Material supplied Start Marker
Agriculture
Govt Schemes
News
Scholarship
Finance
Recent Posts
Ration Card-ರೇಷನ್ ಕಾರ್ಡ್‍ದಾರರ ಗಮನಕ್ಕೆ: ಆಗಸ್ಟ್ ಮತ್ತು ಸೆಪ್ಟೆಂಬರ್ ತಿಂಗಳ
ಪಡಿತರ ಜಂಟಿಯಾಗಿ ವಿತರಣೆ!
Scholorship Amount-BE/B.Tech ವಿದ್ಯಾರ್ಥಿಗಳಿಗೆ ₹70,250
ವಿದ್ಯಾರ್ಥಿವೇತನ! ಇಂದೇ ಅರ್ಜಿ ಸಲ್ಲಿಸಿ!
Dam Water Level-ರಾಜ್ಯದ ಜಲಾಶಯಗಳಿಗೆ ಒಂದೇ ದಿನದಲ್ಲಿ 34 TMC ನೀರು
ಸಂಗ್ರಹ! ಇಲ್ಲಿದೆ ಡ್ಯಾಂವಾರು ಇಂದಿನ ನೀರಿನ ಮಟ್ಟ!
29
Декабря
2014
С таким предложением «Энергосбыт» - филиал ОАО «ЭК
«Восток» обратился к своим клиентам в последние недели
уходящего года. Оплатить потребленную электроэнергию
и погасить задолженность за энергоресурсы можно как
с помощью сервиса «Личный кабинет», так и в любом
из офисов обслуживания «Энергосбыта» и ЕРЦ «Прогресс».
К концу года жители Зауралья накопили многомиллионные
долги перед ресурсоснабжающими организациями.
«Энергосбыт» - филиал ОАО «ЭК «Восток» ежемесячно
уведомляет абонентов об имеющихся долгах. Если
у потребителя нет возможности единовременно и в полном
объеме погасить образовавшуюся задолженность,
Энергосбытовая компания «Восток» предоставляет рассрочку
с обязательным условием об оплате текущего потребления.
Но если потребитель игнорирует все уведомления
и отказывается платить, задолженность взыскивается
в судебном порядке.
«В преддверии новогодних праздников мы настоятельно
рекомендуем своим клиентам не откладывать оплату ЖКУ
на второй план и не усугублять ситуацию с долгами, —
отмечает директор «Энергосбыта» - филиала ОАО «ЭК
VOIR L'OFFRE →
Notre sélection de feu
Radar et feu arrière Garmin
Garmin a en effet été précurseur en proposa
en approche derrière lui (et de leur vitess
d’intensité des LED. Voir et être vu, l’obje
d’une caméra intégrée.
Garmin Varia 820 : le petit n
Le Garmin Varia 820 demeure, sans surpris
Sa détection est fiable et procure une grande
Material supplied End Marker
Material supplied Start Marker
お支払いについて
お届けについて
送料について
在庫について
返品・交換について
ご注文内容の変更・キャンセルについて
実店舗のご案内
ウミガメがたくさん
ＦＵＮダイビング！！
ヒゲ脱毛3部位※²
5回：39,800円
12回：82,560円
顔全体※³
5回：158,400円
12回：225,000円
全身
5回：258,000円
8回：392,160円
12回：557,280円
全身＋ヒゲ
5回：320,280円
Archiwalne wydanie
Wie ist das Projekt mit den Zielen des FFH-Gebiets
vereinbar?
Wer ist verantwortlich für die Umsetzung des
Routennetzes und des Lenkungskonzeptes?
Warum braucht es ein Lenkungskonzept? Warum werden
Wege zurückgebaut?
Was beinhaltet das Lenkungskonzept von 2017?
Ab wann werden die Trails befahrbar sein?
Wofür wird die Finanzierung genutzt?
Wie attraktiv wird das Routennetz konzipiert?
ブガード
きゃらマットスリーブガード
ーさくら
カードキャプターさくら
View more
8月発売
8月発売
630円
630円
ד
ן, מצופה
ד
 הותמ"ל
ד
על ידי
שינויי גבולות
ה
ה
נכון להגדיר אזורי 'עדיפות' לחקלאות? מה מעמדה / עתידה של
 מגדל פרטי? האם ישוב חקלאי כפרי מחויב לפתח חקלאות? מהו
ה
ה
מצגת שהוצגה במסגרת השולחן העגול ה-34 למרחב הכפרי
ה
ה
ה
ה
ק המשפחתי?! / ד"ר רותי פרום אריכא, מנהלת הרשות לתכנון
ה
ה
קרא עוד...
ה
Material supplied End Marker
Material supplied Start Marker
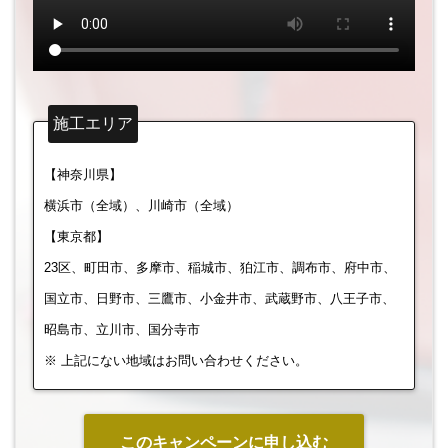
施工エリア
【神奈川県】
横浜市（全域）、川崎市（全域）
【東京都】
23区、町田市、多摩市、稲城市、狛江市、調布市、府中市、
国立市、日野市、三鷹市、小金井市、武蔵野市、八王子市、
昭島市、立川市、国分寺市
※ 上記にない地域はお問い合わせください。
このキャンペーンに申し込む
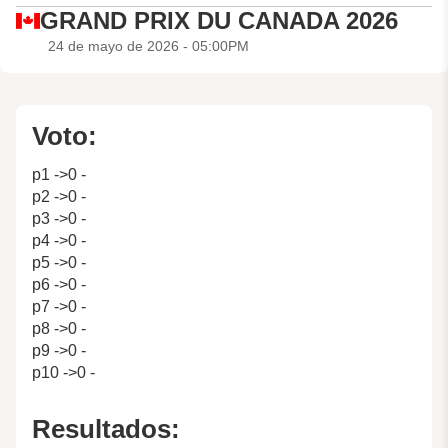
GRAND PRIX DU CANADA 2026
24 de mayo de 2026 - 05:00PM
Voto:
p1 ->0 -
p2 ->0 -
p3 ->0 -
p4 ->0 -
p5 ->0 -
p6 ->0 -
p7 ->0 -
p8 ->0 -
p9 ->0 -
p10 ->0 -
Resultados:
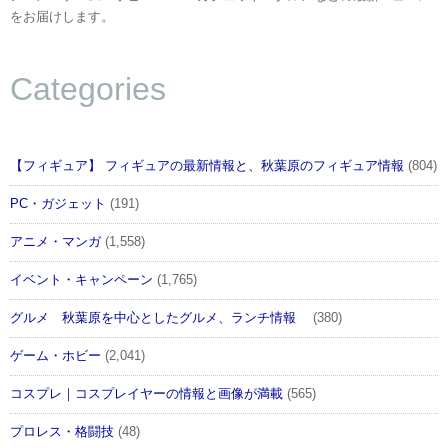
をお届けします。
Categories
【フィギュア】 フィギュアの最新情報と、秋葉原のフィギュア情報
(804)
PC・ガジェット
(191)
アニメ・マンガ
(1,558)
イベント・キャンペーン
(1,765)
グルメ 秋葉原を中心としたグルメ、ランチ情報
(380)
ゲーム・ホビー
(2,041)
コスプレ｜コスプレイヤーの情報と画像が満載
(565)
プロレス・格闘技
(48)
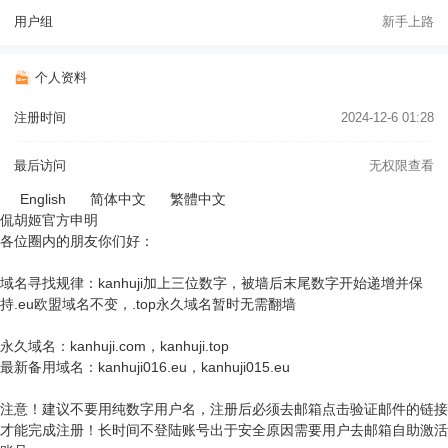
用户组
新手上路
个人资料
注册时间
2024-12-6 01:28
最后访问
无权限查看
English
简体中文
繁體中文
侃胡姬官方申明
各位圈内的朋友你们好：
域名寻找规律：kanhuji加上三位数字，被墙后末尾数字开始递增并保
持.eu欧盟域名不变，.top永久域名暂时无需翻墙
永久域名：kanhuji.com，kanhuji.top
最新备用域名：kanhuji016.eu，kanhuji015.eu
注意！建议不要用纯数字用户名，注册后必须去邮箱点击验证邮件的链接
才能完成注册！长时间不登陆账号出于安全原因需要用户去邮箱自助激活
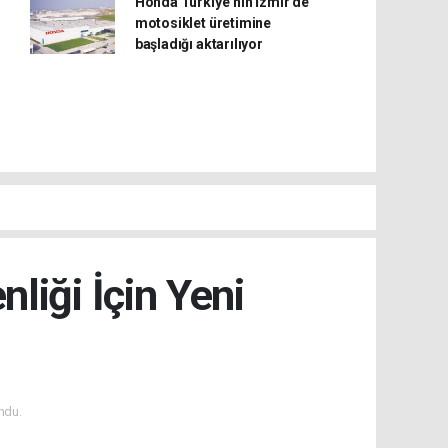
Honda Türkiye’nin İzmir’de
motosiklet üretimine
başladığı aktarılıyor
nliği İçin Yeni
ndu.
Material supplied End Marker
#### [Problem]
The word "погасить" appears in some lines of the data. Copy every one of those lines.

#### [Response]
и погасить задолженность за энергоресурсы можно как
объеме погасить образовавшуюся задолженность,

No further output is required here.